Elections are a matter of local control, particularly when it comes to the state’s 19 charter cities.

That was the conclusion three years ago from the state Court of Appeals, a decision that was affirmed by the Arizona Supreme Court without comment. State lawmakers were trying to consolidate all elections on even-numbered years.

This week, state legislators are launching another effort to tell local governments when they can have their elections. Current Arizona law generally requires that elections be conducted only in even-numbered years, and only on four specific days, according the Capitol Media Services. The premise is that consolidating all federal, state, local and school issues onto the same ballots improves turnout and saves local voters the cost of running a separate election.

That is not the case for charter cities, which includes the City of Prescott. They can do what they want. Prescott continues to hold its elections in odd-numbered years.

Appellate Judge Michael Miller wrote in 2015 that “an off-cycle election allows the city to obtain the full focus of the electorate,” adding that it also insulates the local elections from the “influence of partisan issues that are inevitably interwoven with federal, state and county elections.’’
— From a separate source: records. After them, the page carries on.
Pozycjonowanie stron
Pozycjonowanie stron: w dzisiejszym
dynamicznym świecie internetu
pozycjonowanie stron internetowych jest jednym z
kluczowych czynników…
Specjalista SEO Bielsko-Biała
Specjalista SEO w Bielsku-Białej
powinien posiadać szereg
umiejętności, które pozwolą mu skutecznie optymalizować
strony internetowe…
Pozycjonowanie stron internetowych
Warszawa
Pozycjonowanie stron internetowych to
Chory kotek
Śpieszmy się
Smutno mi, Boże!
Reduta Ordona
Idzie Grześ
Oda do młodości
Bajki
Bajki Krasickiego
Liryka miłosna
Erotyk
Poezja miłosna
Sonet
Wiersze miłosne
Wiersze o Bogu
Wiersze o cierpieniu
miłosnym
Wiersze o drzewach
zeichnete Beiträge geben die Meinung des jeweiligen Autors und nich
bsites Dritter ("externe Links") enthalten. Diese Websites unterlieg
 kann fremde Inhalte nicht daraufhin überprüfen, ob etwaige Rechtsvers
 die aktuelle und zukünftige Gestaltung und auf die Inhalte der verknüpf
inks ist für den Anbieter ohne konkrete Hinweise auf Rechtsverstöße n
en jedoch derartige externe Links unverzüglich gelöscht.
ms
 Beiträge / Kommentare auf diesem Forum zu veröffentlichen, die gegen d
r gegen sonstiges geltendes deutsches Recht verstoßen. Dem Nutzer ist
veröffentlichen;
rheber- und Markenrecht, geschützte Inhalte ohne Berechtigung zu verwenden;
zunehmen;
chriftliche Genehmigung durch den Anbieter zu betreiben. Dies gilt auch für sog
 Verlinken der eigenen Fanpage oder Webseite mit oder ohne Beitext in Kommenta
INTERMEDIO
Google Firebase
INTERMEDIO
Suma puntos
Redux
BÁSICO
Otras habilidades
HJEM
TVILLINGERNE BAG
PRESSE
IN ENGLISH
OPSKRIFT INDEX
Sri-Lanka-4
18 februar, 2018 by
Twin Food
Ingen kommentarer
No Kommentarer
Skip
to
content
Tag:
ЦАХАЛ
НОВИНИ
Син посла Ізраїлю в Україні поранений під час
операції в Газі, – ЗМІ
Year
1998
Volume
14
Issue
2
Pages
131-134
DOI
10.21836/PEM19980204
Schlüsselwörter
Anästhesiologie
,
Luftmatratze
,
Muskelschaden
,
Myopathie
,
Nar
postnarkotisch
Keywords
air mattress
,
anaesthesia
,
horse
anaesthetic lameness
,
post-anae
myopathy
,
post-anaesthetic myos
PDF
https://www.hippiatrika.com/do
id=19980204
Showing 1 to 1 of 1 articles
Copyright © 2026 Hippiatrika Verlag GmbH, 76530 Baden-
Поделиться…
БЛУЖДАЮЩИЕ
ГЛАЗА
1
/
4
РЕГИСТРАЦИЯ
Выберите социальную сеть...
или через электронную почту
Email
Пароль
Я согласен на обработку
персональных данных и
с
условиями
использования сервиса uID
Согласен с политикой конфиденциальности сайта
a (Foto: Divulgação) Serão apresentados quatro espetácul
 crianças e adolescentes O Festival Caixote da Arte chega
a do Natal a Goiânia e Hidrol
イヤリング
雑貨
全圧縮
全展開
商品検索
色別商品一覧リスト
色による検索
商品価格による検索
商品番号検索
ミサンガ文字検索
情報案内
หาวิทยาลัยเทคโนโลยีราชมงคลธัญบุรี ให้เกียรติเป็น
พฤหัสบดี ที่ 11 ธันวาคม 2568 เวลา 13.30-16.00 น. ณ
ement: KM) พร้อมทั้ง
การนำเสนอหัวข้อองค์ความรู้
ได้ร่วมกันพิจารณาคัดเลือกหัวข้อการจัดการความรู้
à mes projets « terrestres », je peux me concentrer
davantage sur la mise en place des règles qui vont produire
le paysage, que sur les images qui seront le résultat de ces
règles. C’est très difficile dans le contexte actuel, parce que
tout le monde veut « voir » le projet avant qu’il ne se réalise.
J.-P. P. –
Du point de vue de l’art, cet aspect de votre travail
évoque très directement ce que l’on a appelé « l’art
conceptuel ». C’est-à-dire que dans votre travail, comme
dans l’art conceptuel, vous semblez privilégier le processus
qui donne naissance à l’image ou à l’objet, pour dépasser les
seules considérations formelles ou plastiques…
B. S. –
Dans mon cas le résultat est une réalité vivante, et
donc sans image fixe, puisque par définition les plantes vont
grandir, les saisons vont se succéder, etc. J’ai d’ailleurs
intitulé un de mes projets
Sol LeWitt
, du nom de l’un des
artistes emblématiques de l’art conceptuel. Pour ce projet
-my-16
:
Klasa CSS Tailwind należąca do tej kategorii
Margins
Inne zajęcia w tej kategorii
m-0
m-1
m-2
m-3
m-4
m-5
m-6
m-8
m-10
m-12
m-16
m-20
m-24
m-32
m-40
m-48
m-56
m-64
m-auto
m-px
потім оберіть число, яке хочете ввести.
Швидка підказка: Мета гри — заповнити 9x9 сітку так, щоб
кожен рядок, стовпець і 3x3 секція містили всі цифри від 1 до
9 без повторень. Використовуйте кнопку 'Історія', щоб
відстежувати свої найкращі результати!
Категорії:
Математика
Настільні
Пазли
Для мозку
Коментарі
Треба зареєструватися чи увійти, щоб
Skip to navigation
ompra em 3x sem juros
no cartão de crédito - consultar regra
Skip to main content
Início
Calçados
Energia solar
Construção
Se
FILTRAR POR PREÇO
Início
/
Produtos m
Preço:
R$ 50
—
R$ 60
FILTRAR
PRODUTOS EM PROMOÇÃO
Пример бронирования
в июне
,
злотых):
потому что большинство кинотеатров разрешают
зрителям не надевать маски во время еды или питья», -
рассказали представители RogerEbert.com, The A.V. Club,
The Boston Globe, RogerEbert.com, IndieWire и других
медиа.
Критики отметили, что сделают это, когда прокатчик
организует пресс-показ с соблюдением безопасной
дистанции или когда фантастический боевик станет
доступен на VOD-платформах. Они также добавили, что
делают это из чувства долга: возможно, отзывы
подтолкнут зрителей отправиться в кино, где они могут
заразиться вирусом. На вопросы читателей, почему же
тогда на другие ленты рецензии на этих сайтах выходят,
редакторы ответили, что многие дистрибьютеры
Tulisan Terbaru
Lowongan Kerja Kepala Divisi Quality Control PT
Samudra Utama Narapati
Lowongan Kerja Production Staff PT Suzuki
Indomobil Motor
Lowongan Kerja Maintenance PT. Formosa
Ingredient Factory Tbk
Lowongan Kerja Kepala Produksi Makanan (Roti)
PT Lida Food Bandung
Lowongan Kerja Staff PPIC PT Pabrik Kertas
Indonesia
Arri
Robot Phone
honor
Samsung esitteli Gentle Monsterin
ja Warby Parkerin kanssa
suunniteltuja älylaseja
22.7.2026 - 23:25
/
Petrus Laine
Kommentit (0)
We agreed then and still do so now.

This time around, state lawmakers say they found a loophole of sorts: they would put into law a declaration that having consolidated elections “is a matter of statewide concern to increase voter participation in elections.’’

But the City of Prescott — and Yavapai County, for that matter — already enjoy some of the best percentages of registered voter participation, compared to other places in the state.

Legislators also want a trigger, which would spell out that the mandate for consolidated elections would kick in only if there is a “significant decrease’’ in turnout in its off-year elections. Problem is, there is no mention of how a city would get back its local control afterward.

Last time cities took the state to court to preserve their local control. The justices stated state lawmakers have no power here.

We are unsure why state lawmakers are wasting their time. Calls to House leadership, where HB 2604 was born, have gone unreturned prior to press time.

What should be a better debate — locally — is whether the city should continue with both primary and general elections for local issues, or go straight to the general.

But that is not the concern of the state, and it should not be.